> EXTRACT

3. End-to-end Joint Training & Minimal Subset Inference. The total loss combines all module losses with alignment terms for shared variables: $$L_{CP}=\lambda_{\text{align}}\sum_{i,j}L_{\text{align }i,j}+\sum_{i=1}^N L_{\text{module }i}.$$ In practice, this can be simplified to alignment between the "inference module" and others. The key insight is that while all modules are needed during training to ensure solution uniqueness, only the minimal module subset capable of predicting all target variables is required for inference. For instance, in Navier-Stokes, since the momentum module outputs both $u$ and $p$, it alone suffices for inference, saving significant computation time.

4. Module-agnostic Solver Support: Combining PINNs and NCLs. CP does not restrict sub-module implementation. In experiments, systems are solved using various configurations such as 2xPINN, PINN+NCL, or 3xNCL. NCL modules ensure $\nabla\!\cdot u=0$ by outputting an anti-symmetric matrix $A$ and taking the divergence $u_i=\mathrm{div}(A_{i\cdot})$. The authors extend the original NCL to generate divergence-free fields for "arbitrary input-output subsets of the same size," allowing flexibility for different divergence structures within an equation system. This allows CP to inherit the hard constraints of NCL while remaining more versatile.

Key Experimental Results¶

Main Results (Case Studies, L2 Error, Lower is Better)¶

Model	Taylor-Green L2(×10⁻⁵)	Kovasznay L2(×10⁻⁶)	Acoustics L2(×10⁻⁵)

> AIM OF THE TASK
Reproduce the entire excerpt above on joint training and module-agnostic solvers, word for word.

> INPUT DATA

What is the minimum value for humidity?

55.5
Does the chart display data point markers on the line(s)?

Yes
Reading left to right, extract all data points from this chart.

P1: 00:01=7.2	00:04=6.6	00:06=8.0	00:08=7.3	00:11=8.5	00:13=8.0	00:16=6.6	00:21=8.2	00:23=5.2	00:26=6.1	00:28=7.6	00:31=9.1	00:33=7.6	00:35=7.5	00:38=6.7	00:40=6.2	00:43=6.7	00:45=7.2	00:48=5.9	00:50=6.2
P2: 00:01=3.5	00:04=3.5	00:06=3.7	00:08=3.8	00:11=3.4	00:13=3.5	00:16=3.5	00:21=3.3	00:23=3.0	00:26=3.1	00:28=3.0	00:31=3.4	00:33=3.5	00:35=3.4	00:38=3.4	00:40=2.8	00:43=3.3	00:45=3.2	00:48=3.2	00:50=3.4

...

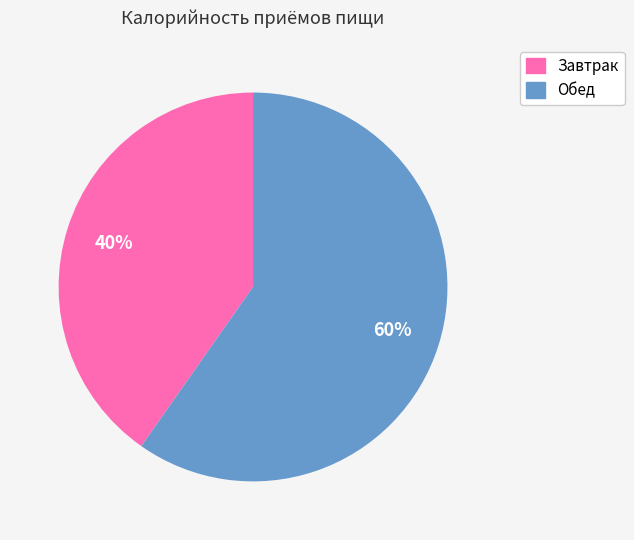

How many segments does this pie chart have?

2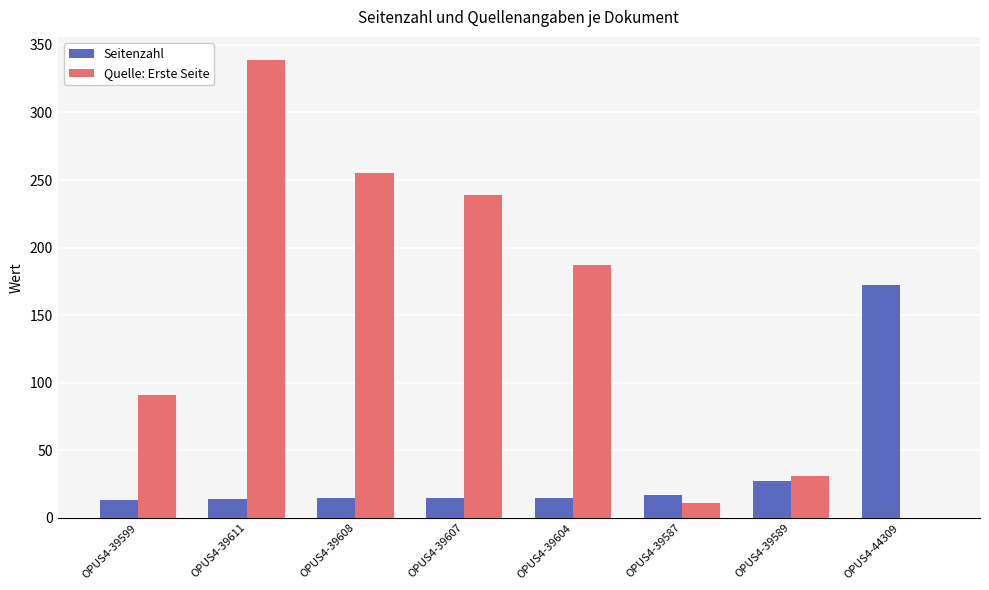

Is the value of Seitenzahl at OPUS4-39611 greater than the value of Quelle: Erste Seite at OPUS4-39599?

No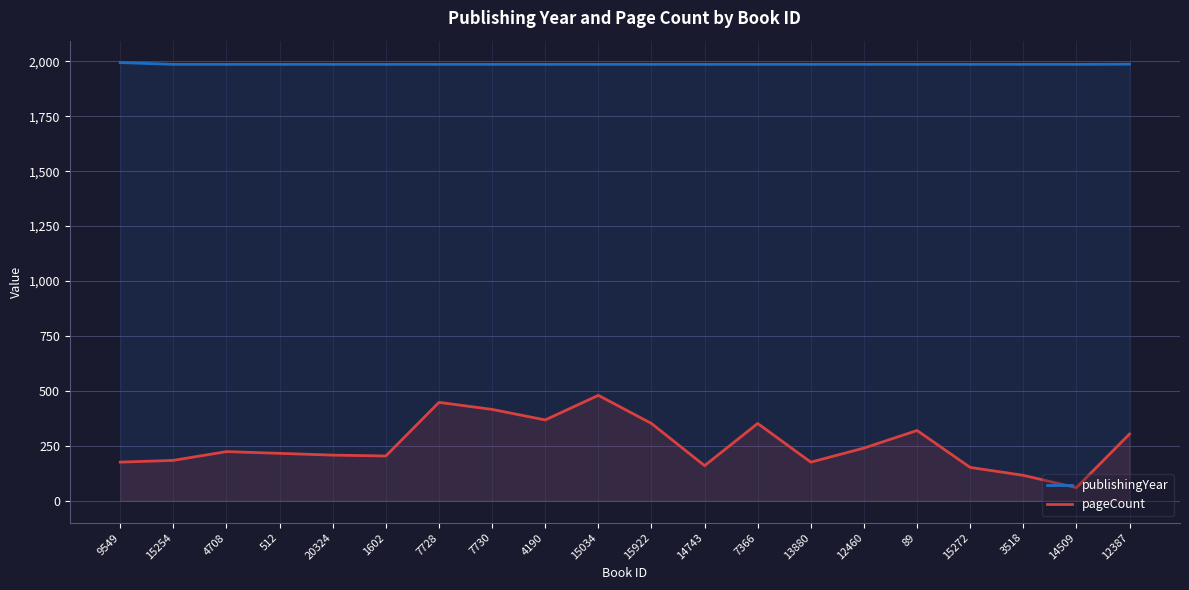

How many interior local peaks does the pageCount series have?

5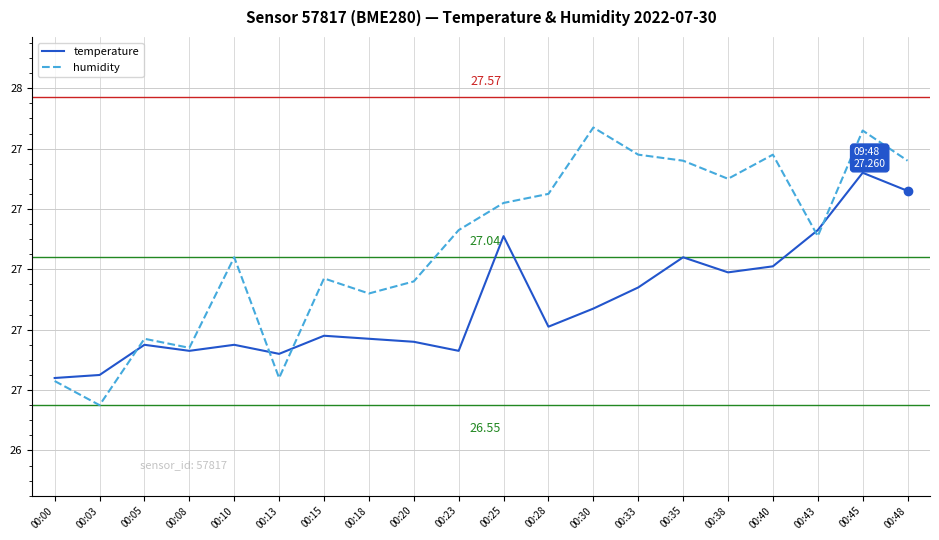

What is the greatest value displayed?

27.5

...

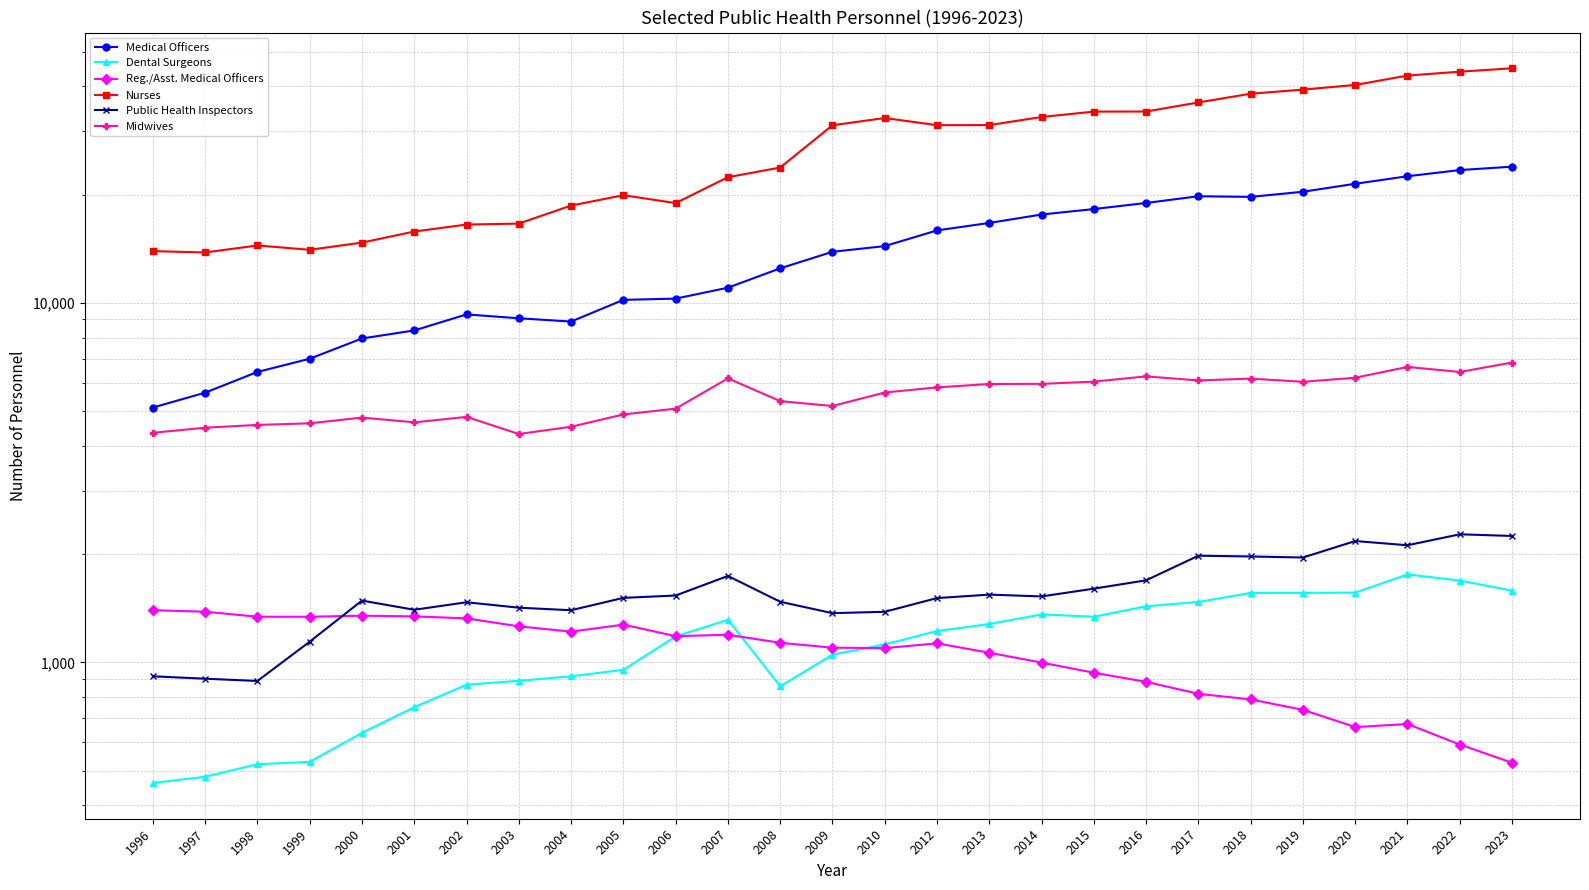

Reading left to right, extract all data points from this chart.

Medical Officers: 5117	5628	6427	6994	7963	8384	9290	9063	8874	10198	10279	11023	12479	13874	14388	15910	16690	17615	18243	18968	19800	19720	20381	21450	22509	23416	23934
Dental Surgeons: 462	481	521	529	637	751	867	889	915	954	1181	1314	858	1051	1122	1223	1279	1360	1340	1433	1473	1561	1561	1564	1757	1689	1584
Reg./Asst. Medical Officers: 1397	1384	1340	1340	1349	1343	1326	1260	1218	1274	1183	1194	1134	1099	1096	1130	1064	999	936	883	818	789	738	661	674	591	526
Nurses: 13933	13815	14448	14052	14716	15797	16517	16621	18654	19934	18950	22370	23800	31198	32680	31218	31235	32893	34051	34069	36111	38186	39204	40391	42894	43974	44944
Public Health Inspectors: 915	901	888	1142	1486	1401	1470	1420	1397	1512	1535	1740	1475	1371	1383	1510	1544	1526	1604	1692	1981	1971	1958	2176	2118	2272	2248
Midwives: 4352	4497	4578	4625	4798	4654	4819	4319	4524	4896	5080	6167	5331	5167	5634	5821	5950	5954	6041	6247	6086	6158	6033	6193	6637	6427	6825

> EXPECTED OUTPUT
3. End-to-end Joint Training & Minimal Subset Inference. The total loss combines all module losses with alignment terms for shared variables: $$L_{CP}=\lambda_{\text{align}}\sum_{i,j}L_{\text{align }i,j}+\sum_{i=1}^N L_{\text{module }i}.$$ In practice, this can be simplified to alignment between the "inference module" and others. The key insight is that while all modules are needed during training to ensure solution uniqueness, only the minimal module subset capable of predicting all target variables is required for inference. For instance, in Navier-Stokes, since the momentum module outputs both $u$ and $p$, it alone suffices for inference, saving significant computation time.

4. Module-agnostic Solver Support: Combining PINNs and NCLs. CP does not restrict sub-module implementation. In experiments, systems are solved using various configurations such as 2xPINN, PINN+NCL, or 3xNCL. NCL modules ensure $\nabla\!\cdot u=0$ by outputting an anti-symmetric matrix $A$ and taking the divergence $u_i=\mathrm{div}(A_{i\cdot})$. The authors extend the original NCL to generate divergence-free fields for "arbitrary input-output subsets of the same size," allowing flexibility for different divergence structures within an equation system. This allows CP to inherit the hard constraints of NCL while remaining more versatile.

Key Experimental Results¶

Main Results (Case Studies, L2 Error, Lower is Better)¶

Model	Taylor-Green L2(×10⁻⁵)	Kovasznay L2(×10⁻⁶)	Acoustics L2(×10⁻⁵)